Positional Game · GAME-STD-SHOT-vs-SPRAWL
Active Shot vs Sprawl
Asymmetric mid-shot game.
Start position
POS-STD-DOUBLE
Round length
30s rounds
Reset rule
Reset when either win condition is achieved, when the action stalls for five seconds, or after thirty seconds. Roles switch each rep — shooter becomes defender for the next rep.
Top wins by
Complete the sprawl (chest-to-back contact established, shooter's hips on the mat), then go behind to seatbelt back control or a confirmed front headlock with chest-to-back for two seconds.
Bottom wins by
Finish the takedown — shooter's chest arrives on the defender's torso with the defender's hips off the mat or with both legs lifted to a finishing position.
Game Description
The shot-vs-sprawl exchange is one of the most consequential positions in standing no-gi. level change before penetration (level change as prerequisite) names what is happening on both sides — the shooter has already produced the level change, and the defender is interrupting the conversion of that level change into hip control. The thirty-second round and rotating roles produce high-volume reps for both skills under genuine consequence.
This game is the live application of the Shot Defence Ladder drill. The drill builds the conversion habit; the game tests it under shorter time pressure and live commitment.
How to Run This Game
Setup: Position both players in the middle of the shot. The shooter has one knee on the mat, head outside the defender’s hip on the chosen side, both hands gripping behind the defender’s knees. The defender has hips forward and arms framed across the shooter’s upper back, partially sprawled but not yet fully committed.
Shooter’s win path:
- Drive forward to bring the chest onto the defender’s torso.
- Lift both legs to elevate the defender’s hips off the mat.
- Convert to a finishing position (mat return, run-the-pipe, knee tap).
Defender’s win path:
- Complete the sprawl by driving the hips forward and the legs back, landing chest-to-upper-back on the shooter’s shoulder blades.
- Once sprawled, transition to a front headlock or go behind to back exposure.
Restrictions:
- Shooter may not abandon the shot and reshoot — the rep is from the mid-shot position only.
- Defender may not post a hand on the floor in a way that loads the shooter’s shoulder downward (see Blast Double Shoulder Injury) — sprawl onto the upper back, not onto the joint.
Score: One point per win. Run twelve reps with rotating roles. Each practitioner shoots six and defends six.
Coaching Notes
The thirty-second cap is short for a reason. In live competition, the mid-shot position resolves within seconds — either the shooter finishes or the defender clears. Drilling longer reps trains a different skill (extended scramble) that does not transfer to the actual decision window. Coaches should be strict about the thirty-second cap.
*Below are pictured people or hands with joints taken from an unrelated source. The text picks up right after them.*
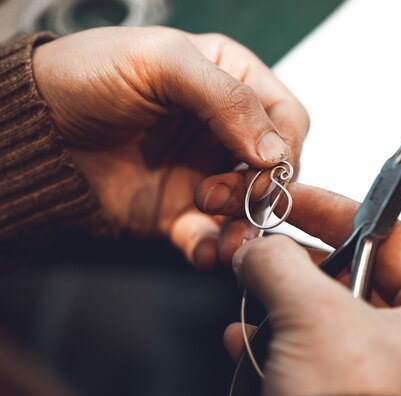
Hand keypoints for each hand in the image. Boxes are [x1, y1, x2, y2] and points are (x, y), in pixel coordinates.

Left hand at [33, 26, 308, 267]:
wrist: (34, 128)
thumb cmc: (88, 75)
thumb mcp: (162, 63)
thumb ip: (227, 99)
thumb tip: (275, 151)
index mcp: (231, 82)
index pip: (287, 118)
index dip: (285, 146)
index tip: (266, 166)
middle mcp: (224, 130)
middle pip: (275, 170)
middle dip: (259, 190)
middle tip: (219, 192)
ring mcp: (205, 172)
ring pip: (251, 209)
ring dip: (243, 227)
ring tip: (218, 230)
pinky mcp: (181, 210)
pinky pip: (211, 236)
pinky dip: (212, 248)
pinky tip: (201, 248)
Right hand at [221, 184, 400, 395]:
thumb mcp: (310, 317)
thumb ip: (280, 262)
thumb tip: (259, 245)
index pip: (391, 237)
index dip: (336, 211)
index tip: (297, 201)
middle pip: (354, 279)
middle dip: (298, 268)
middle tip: (264, 249)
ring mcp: (393, 379)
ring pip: (328, 318)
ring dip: (282, 309)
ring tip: (251, 303)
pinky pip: (316, 355)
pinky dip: (279, 346)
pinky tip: (247, 344)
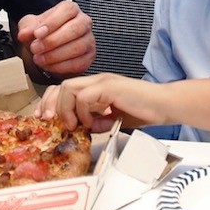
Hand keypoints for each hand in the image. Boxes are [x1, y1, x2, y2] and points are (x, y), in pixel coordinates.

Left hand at [16, 0, 94, 78]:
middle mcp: (83, 22)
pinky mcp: (89, 57)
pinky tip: (48, 66)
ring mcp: (89, 40)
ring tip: (39, 59)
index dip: (52, 22)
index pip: (67, 10)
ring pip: (78, 47)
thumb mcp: (31, 26)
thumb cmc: (43, 34)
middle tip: (35, 48)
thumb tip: (23, 34)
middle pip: (75, 29)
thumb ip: (27, 28)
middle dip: (52, 41)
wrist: (48, 49)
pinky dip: (61, 66)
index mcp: (71, 10)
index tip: (37, 33)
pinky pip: (78, 63)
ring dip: (55, 55)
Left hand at [35, 73, 167, 132]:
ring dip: (66, 109)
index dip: (51, 102)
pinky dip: (83, 112)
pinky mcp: (110, 87)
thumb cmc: (145, 111)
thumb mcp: (115, 120)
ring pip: (69, 88)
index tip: (45, 119)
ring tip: (74, 125)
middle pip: (62, 85)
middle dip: (51, 104)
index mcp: (96, 87)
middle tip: (50, 122)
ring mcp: (103, 82)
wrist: (165, 105)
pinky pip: (85, 97)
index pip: (65, 88)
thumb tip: (86, 128)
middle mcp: (97, 80)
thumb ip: (99, 121)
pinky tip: (93, 123)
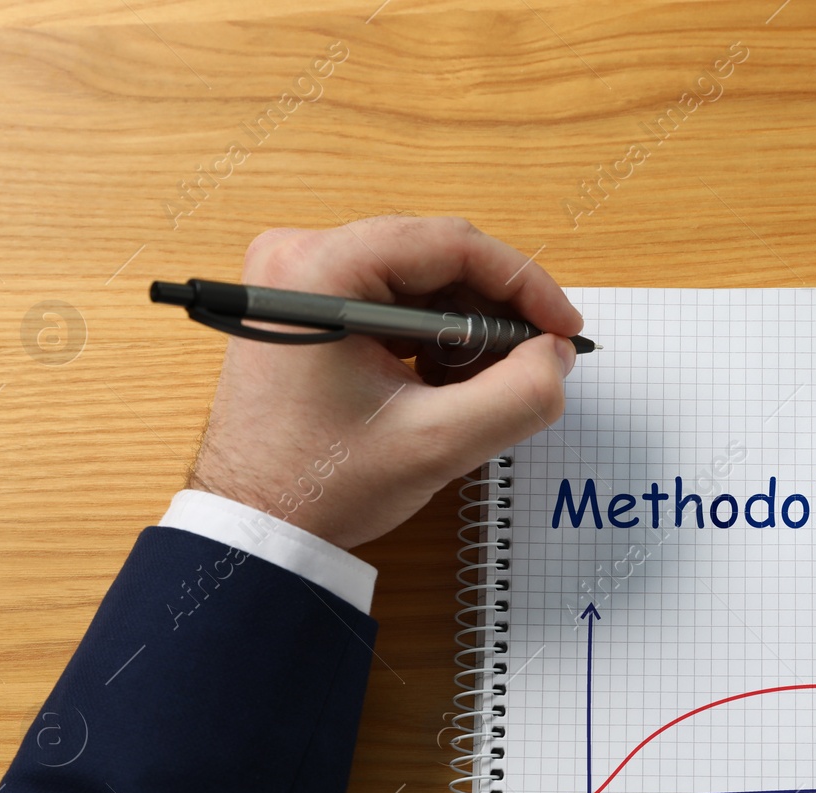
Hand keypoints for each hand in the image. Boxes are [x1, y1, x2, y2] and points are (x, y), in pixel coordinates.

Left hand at [186, 216, 582, 548]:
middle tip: (535, 363)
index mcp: (321, 270)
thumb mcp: (436, 443)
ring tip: (482, 387)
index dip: (523, 285)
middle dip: (494, 313)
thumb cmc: (318, 485)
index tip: (563, 329)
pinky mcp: (305, 307)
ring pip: (418, 281)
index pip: (450, 245)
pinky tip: (446, 386)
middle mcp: (301, 255)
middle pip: (435, 258)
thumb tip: (556, 356)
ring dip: (465, 329)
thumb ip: (518, 396)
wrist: (252, 524)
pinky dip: (432, 338)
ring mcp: (298, 279)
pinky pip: (391, 301)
The most common shooter failure is stalling after the first finishing attempt is shut down. Practitioners try to lift, find the lift blocked, and then hold the position waiting for something. The successful shooter chains attempts: lift fails, switch to mat return; mat return fails, switch to running the pipe; pipe fails, drop to a knee and re-grip. Drill the chain; do not drill the hold.
The most common defender failure is sprawling onto the shoulder rather than the upper back. This is the precise cause of the post-and-grip blast double shoulder injury described on the dedicated health page. Coaches should watch landing zones explicitly and call out shoulder-loading sprawls.
Safety Notes
The shoulder-loading sprawl is the primary safety concern — see Blast Double Shoulder Injury. Defenders must land their chest on the shooter’s upper back, not on the shoulder joint.
The shooter’s lead knee is loaded under the combined deceleration plus defender weight — see Standing Knee Injuries. Shooters who feel post-session lead-knee soreness should report it and modify shot intensity.
Progressions
- Allow the shooter to abandon and reshoot. Now the shooter has a third option (disengage) and the rep length extends. More like live exchange.
- Allow the defender to use the front headlock submission options (guillotine, kata-gatame attempts). Adds the front headlock submission threat to the sprawl reward.
- Run with the shooter starting from a deeper finishing position (chest already on the torso). Tests the defender’s late-stage scramble and the shooter’s true finishing skill.